• **EXERCISE**
Convert every line of the data below into a numbered list, leaving out any blank lines.

• **Extracted page text data**
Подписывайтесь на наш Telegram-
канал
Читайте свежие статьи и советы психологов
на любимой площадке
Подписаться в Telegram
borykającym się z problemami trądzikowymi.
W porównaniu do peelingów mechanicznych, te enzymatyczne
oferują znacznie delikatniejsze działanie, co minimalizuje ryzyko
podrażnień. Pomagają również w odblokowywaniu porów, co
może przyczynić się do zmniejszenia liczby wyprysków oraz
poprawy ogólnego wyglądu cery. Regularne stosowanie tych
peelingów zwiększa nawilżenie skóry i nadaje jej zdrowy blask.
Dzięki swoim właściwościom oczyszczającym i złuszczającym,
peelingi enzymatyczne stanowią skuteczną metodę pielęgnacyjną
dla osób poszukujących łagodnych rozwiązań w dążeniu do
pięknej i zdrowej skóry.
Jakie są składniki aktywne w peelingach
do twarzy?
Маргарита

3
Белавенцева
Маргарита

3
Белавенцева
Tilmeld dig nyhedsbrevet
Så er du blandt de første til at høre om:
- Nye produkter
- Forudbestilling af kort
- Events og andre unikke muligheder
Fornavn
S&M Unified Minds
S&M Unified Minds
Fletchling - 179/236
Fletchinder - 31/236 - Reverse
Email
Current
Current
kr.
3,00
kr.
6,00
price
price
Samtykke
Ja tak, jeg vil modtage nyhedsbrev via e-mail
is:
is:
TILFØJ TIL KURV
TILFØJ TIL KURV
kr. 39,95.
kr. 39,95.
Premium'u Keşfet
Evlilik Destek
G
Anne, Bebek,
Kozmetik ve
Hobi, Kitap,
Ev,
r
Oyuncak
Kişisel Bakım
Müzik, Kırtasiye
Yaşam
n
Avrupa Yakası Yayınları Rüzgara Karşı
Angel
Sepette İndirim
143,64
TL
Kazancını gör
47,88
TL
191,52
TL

• **TASK OUTPUT**
1. Подписывайтесь на наш Telegram-
2. канал
3. Читайте свежие статьи и советы психологов
4. на любимой площадке
5. Подписаться в Telegram
6. borykającym się z problemami trądzikowymi.
7. W porównaniu do peelingów mechanicznych, te enzymatyczne
8. oferują znacznie delikatniejsze działanie, co minimalizuje ryzyko
9. podrażnień. Pomagają również w odblokowywaniu porów, co
10. może przyczynić się do zmniejszenia liczby wyprysków oraz
11. poprawy ogólnego wyglądu cery. Regularne stosowanie tych
12. peelingów zwiększa nawilżenie skóry i nadaje jej zdrowy blask.
13. Dzięki swoim właściwościom oczyszczającym i złuszczającym,
14. peelingi enzymatyczne stanowią skuteczną metodę pielęgnacyjną
15. dla osób poszukujących łagodnych rozwiązań w dążeniu do
16. pięknej i zdrowej skóry.
17. Jakie są składniki aktywne w peelingach
18. do twarzy?
19. Маргарита
20. 3
21. Белавенцева
22. Маргарита
23. 3
24. Белавенцева
25. Tilmeld dig nyhedsbrevet
26. Så er du blandt de første til at høre om:
27. - Nye produkter
28. - Forudbestilling af kort
29. - Events og andre unikke muligheder
30. Fornavn
31. S&M Unified Minds
32. S&M Unified Minds
33. Fletchling - 179/236
34. Fletchinder - 31/236 - Reverse
35. Email
36. Current
37. Current
38. kr.
39. 3,00
40. kr.
41. 6,00
42. price
43. price
44. Samtykke
45. Ja tak, jeg vil modtage nyhedsbrev via e-mail
46. is:
47. is:
48. TILFØJ TIL KURV
49. TILFØJ TIL KURV
50. kr. 39,95.
51. kr. 39,95.
52. Premium'u Keşfet
53. Evlilik Destek
54. G
55. Anne, Bebek,
56. Kozmetik ve
57. Hobi, Kitap,
58. Ev,
59. r
60. Oyuncak
61. Kişisel Bakım
62. Müzik, Kırtasiye
63. Yaşam
64. n
65. Avrupa Yakası Yayınları Rüzgara Karşı
66. Angel
67. Sepette İndirim
68. 143,64
69. TL
70. Kazancını gör
71. 47,88
72. TL
73. 191,52
74. TL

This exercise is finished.